Pasar minyak mentah menuju ketidakpastian dalam sepekan kedepan, diterpa di satu sisi oleh isu perang yang sedang berlangsung antara Rusia dan Ukraina dan perluasan penguncian terkait COVID di China, importir minyak mentah terbesar di dunia. Harga minyak mentah Brent dan minyak mentah West Texas Intermediate (WTI) AS melonjak minggu lalu.
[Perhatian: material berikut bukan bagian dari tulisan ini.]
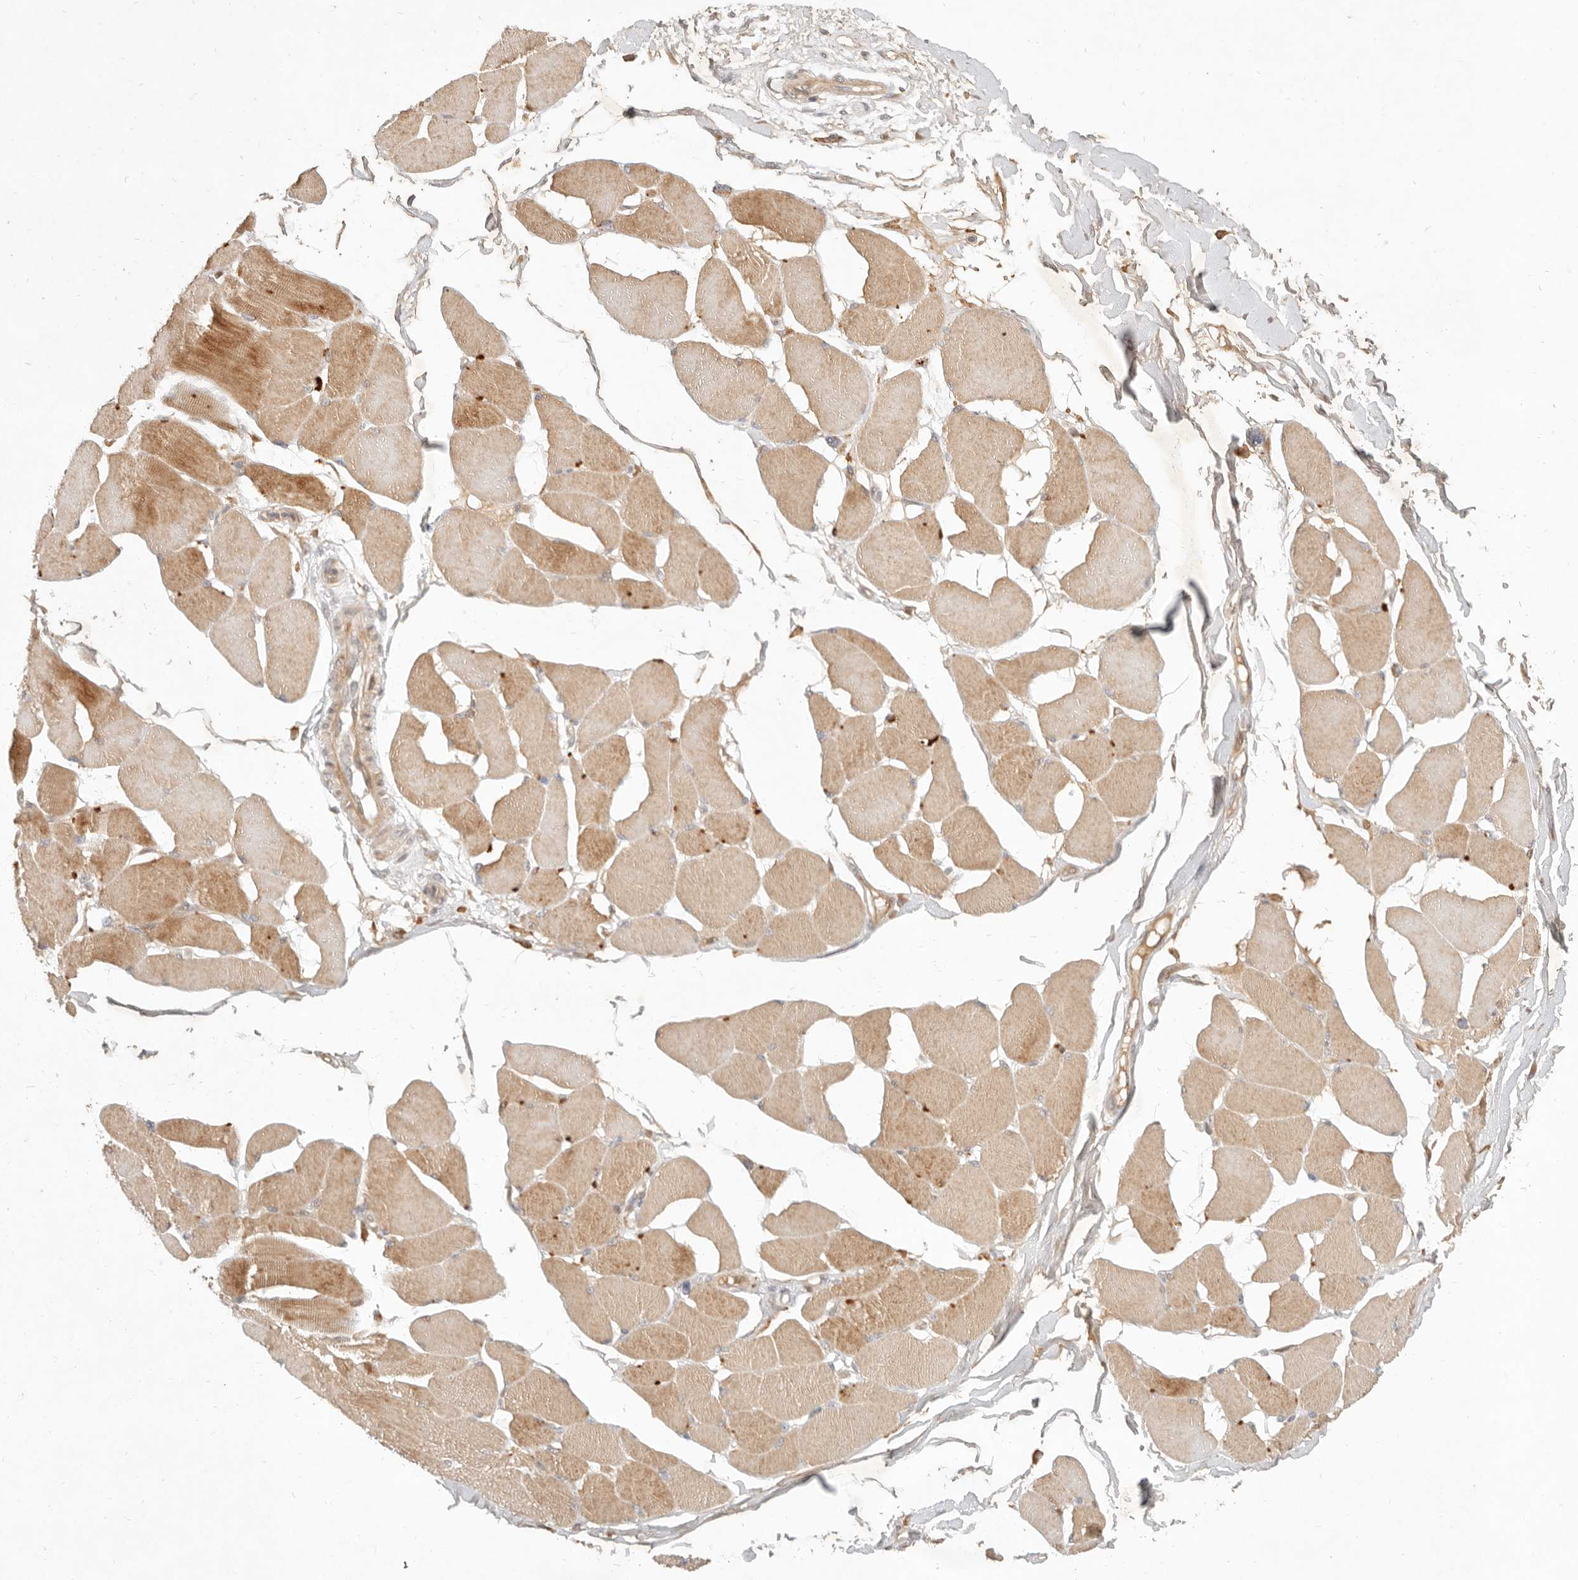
{"staining": {"intensity": "moderate", "quantity": ">75%", "location": "cytoplasmic/membranous"}, "tissue": "skeletal muscle", "cell_type": "Myocytes", "image_type": "normal", "snomed": [{"axis": "morphology", "description": "Normal tissue, NOS"}, {"axis": "topography", "description": "Skin"}, {"axis": "topography", "description": "Skeletal muscle"}], "caption": "High-magnification brightfield microscopy of normal skeletal muscle stained with DAB (brown) and counterstained with hematoxylin (blue). myocytes exhibit moderate cytoplasmic/membranous positivity is appreciated in about>75% of cells.", "gene": "UBXN11", "patient": {"sex": "male", "age": 83}}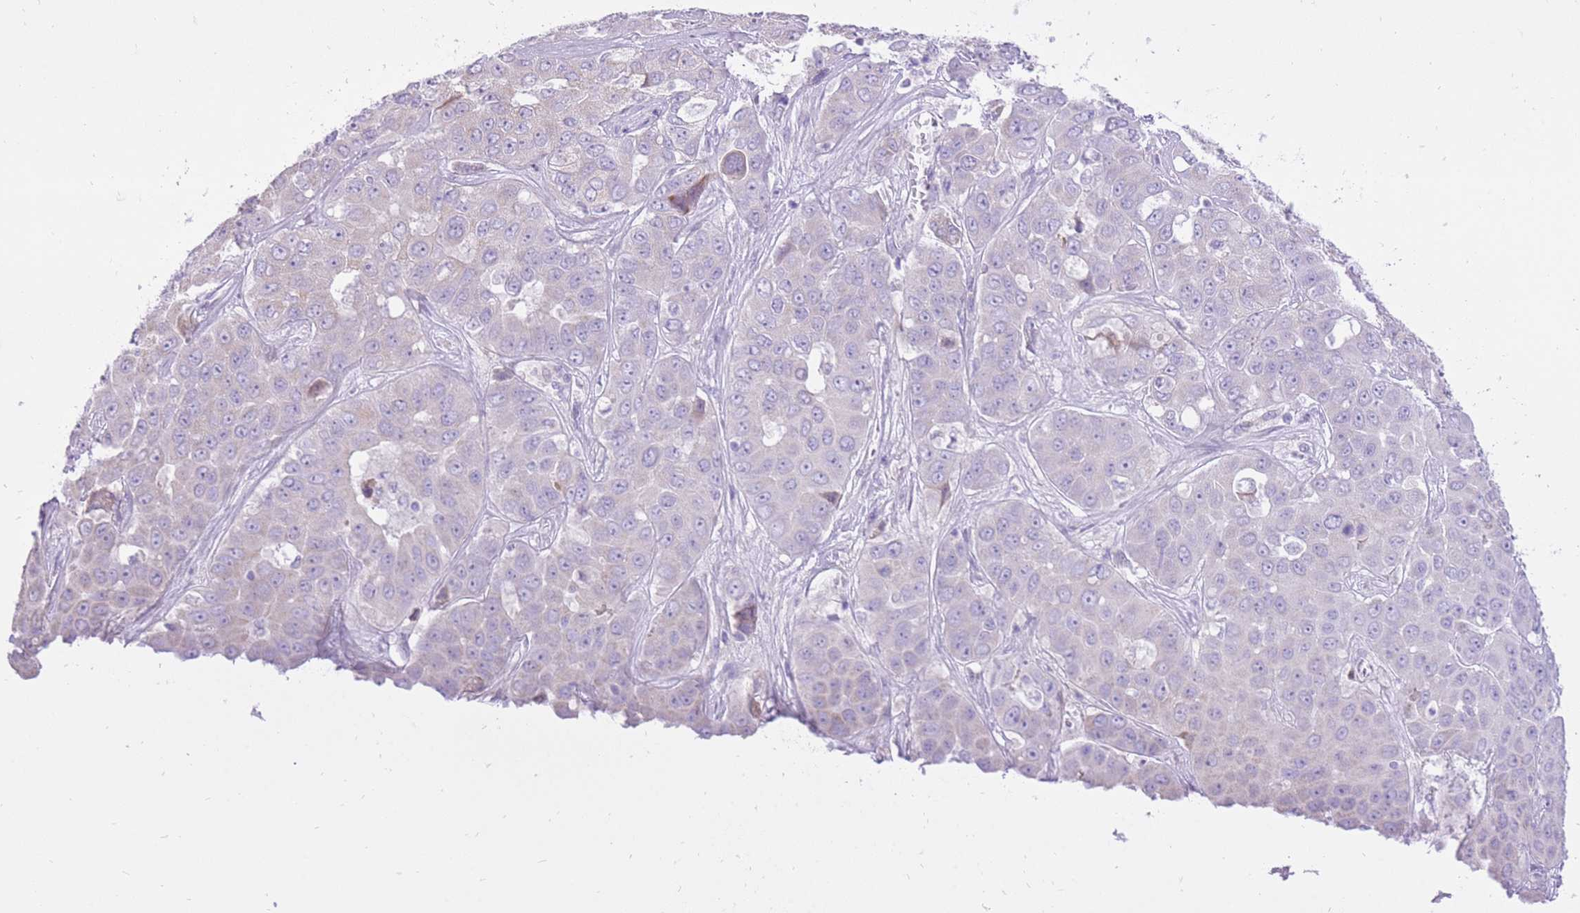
{"staining": {"intensity": "negative", "quantity": "none", "location": "none"}, "tissue": "liver cancer", "cell_type": "Tumor cells", "image_type": "cancer", "snomed": [{"axis": "morphology", "description": "Cholangiocarcinoma"}, {"axis": "topography", "description": "Liver"}], "caption": "High magnification brightfield microscopy of cholangiocarcinoma (liver) stained with DAB (3,3'-diaminobenzidine) (brown) and counterstained with hematoxylin (blue): tumor cells show no significant expression.", "gene": "SLC4A4", "patient": {"sex": "female", "age": 52}}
Kedua tolok ukur tersebut masing-masing naik 11,5% dan 8,8%, di tengah ekspektasi bahwa sanksi terhadap Rusia yang berasal dari invasinya dari Ukraina akan mulai menggigit ekspor dan produksinya. Brent ditutup pada $120,65 per barel dan minyak mentah West Texas Intermediate (WTI) AS berakhir pada $113,90 pada hari Jumat.
Penyebaran cepat kasus virus corona di China dapat merusak permintaan. Pusat keuangan China di Shanghai mengatakan pada hari Minggu akan mengunci kota dalam dua tahap untuk melakukan pengujian COVID-19 selama periode sembilan hari, setelah melaporkan rekor harian baru untuk infeksi tanpa gejala. JP Morgan pekan lalu menurunkan ekspektasinya untuk permintaan minyak kuartal kedua di China sebesar 520.000 barel per hari menjadi 15,8 juta barel per hari.
Diyakini bahwa pasar masih akan berjuang untuk menemukan pasokan yang cukup dalam beberapa bulan mendatang karena ekspor Rusia diperkirakan turun dari 1 hingga 3 juta barel per hari. Rusia adalah pengekspor minyak mentah terbesar kedua di dunia.
Pemerintahan Biden sedang mempertimbangkan pelepasan minyak lain dari Cadangan Minyak Strategis yang bisa lebih besar dari penjualan 30 juta barel awal bulan ini, kata sebuah sumber. Secara total, AS dan anggota lain dari Badan Energi Internasional (IEA) melepaskan sekitar 60 juta barel dari cadangan. Mereka pasti memiliki kapasitas untuk melakukan lebih banyak, sekitar 1,5 miliar barel persediaan SPR. Dengan segala cara, ini adalah ide keseluruhan dari SPR, untuk memberikan bantuan di masa darurat.